• 18 novembre 2017

Nous avons besoin d’une Chine plus forte

Nous avons besoin d’une Chine plus forte

1024 682 Dominique de Villepin

– Présent au symposium international de groupes de réflexion portant sur les implications du 19e Congrès national du PCC pour la Chine et le monde, Dominique de Villepin a estimé que le congrès organisé en octobre dernier représente non seulement l’entrée de la Chine dans une nouvelle étape, mais ouvre aussi une nouvelle ère pour le monde –

 

« Le président Xi Jinping a clairement marqué quelle était l’ambition de la nation chinoise, qui est de défendre et d’accroître la fierté du pays en tant que nation dans le monde, et ce par l’entrée dans une nouvelle ère, l’entrée dans de nouvelles responsabilités internationales. D’autre part, il a confirmé le rôle majeur du Parti dans la défense de l’unité, de la stabilité du pays et a marqué également le souci d’accroître l’efficacité de l’Etat dans cette nouvelle période. Donc il y a là une ambition qui est clairement affirmée et qui rejoint de nombreuses préoccupations des pays européens et de la France, en particulier le soutien au multilatéralisme, le soutien à un monde ouvert, au moment où un certain nombre de risques nouveaux apparaissent liés à l’isolationnisme américain, liés aux tendances nationalistes ou sécessionnistes, dont le Brexit est un exemple. Je crois qu’il y a là donc des convergences importantes qui existent entre la volonté chinoise, dans cette nouvelle période, de concourir à la stabilité internationale, et les ambitions de l’Europe de constituer un pilier pour l’équilibre mondial », a déclaré Dominique de Villepin.

Selon lui, le fait que l’Europe et la Chine partagent des valeurs communes, comme le multilatéralisme ou la volonté d’avancer dans un monde ouvert, constitue des atouts très forts entre ces deux régions. « Je ne suis pas naïf, je vois bien qu’il y a souvent des inquiétudes et des peurs face à l’avenir. La Chine représente une très grande puissance. Un certain nombre de pays européens, de partis ou de peuples européens, s’inquiètent du risque que peut constituer cette nouvelle puissance. Mais je crois que c’est en travaillant ensemble, en développant des partenariats communs, que l’on répondra le mieux à ces peurs.
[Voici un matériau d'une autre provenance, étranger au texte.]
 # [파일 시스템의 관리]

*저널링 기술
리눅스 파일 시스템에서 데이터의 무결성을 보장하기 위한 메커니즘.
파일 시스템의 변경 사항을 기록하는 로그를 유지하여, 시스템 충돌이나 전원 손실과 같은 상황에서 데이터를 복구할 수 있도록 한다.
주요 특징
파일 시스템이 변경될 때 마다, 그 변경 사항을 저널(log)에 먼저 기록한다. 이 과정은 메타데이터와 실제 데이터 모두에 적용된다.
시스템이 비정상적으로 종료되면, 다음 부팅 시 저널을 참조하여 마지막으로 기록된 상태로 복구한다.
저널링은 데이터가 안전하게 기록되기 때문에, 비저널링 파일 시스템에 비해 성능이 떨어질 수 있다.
C’est donc ma conviction : nous avons besoin d’une Europe plus forte, nous avons également besoin d’une Chine plus forte, qui soient capables de prendre toutes ces responsabilités sur la scène internationale », a-t-il indiqué au journaliste de China.org.cn lors d’une interview.

 

Interrogé si une Chine plus forte sera une opportunité pour l’Europe et pour le monde, Dominique de Villepin a résolument répondu « oui », tout en précisant que « dans une période où l’on voit bien que l’isolationnisme, où la tendance au nationalisme, gagnent du terrain, une Chine ouverte sur le monde, une Chine désireuse de prendre ses responsabilité, une Chine qui défend des projets ambitieux comme celui des Nouvelles Route de la Soie, est une Chine qui contribue à l’ordre mondial et à la stabilité du monde ».
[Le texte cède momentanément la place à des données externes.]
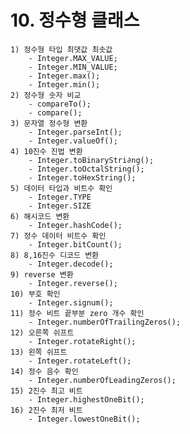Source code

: # 10. 정수형 클래스 

    1) 정수형 타입 최댓값 최솟값 
        - Integer.MAX_VALUE;
        - Integer.MIN_VALUE;
        - Integer.max();
        - Integer.min();
    2) 정수형 숫자 비교
        - compareTo();
        - compare();
    3) 문자열 정수형 변환
        - Integer.parseInt();
        - Integer.valueOf();
    4) 10진수 진법 변환
        - Integer.toBinaryStri∂ng();
        - Integer.toOctalString();
        - Integer.toHexString();
    5) 데이터 타입과 비트수 확인
        - Integer.TYPE
        - Integer.SIZE
    6) 해시코드 변환
        - Integer.hashCode();
    7) 정수 데이터 비트수 확인
        - Integer.bitCount();
    8) 8,16진수 디코드 변환
        - Integer.decode();
    9) reverse 변환
        - Integer.reverse();
    10) 부호 확인
        - Integer.signum();
    11) 정수 비트 끝부분 zero 개수 확인
        - Integer.numberOfTrailingZeros();
    12) 오른쪽 쉬프트
        - Integer.rotateRight();
    13) 왼쪽 쉬프트
        - Integer.rotateLeft();
    14) 정수 음수 확인
        - Integer.numberOfLeadingZeros();
    15) 2진수 최고 비트
        - Integer.highestOneBit();
    16) 2진수 최저 비트
        - Integer.lowestOneBit();
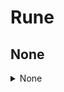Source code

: # Rune

## None

<details><summary>None</summary>

| Weapon | Icon |
| --- | --- |
| talistone_c_atk | noIMG |
| talistone_b_atk | noIMG |
| talistone_a_atk | noIMG |
| talistone_c_def | noIMG |
| talistone_b_def | noIMG |
| talistone_a_def | noIMG |
| talistone_c_util | noIMG |
| talistone_b_util | noIMG |
| talistone_a_util | noIMG |
| talistone_c_random | noIMG |
| talistone_b_random | noIMG |
| talistone_a_random | noIMG |
| Gemstone_c_atk | noIMG |
| Gemstone_b_atk | noIMG |
| Gemstone_a_atk | noIMG |
| Gemstone_c_def | noIMG |
| Gemstone_b_def | noIMG |
| Gemstone_a_def | noIMG |
| perk_aa_t1 | noIMG |
</details>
L’ancien Premier ministre de l’Hexagone a également salué l’initiative de « La Ceinture et la Route », la qualifiant de projet ambitieux et global, puisqu’il est à la fois politique, économique et culturel. Selon lui, il s’agit d’abord d’un projet politique marquant la volonté d’associer les pays de l’Eurasie, en particulier les pays qui aujourd’hui connaissent le plus de difficultés, en leur permettant une nouvelle croissance par le développement de leurs infrastructures. C’est aussi un projet à forte dimension économique et technologique qui apporte des infrastructures et de nouvelles technologies, permettant la construction de routes, de ponts, d‘autoroutes et de chemins de fer. Enfin, dans ce projet, il y a une dimension culturelle importante, qui souligne la nécessité du dialogue entre l’ensemble de ces Etats si l’on veut éviter les risques du monde d’aujourd’hui, tels que le risque de l’islamisme ou le risque du terrorisme.

« On doit accepter la nécessité de travailler ensemble dans une vision coopérative. De ce point de vue, le projet des Nouvelles Routes de la Soie constitue une véritable innovation dans cette volonté de faire travailler l’ensemble des pays de cette zone », a-t-il conclu, tout en ajoutant que la coopération entre la Chine et l’Europe, qui participe également à l’initiative chinoise de « La Ceinture et la Route », a déjà porté des résultats fructueux, parmi lesquels on peut citer la participation à la Banque asiatique d’investissements pour les infrastructures (BAII), les échanges à travers le train de fret reliant Lyon à Wuhan et la coopération sino-européenne dans divers domaines concrets comme le nucléaire et la lutte contre le changement climatique.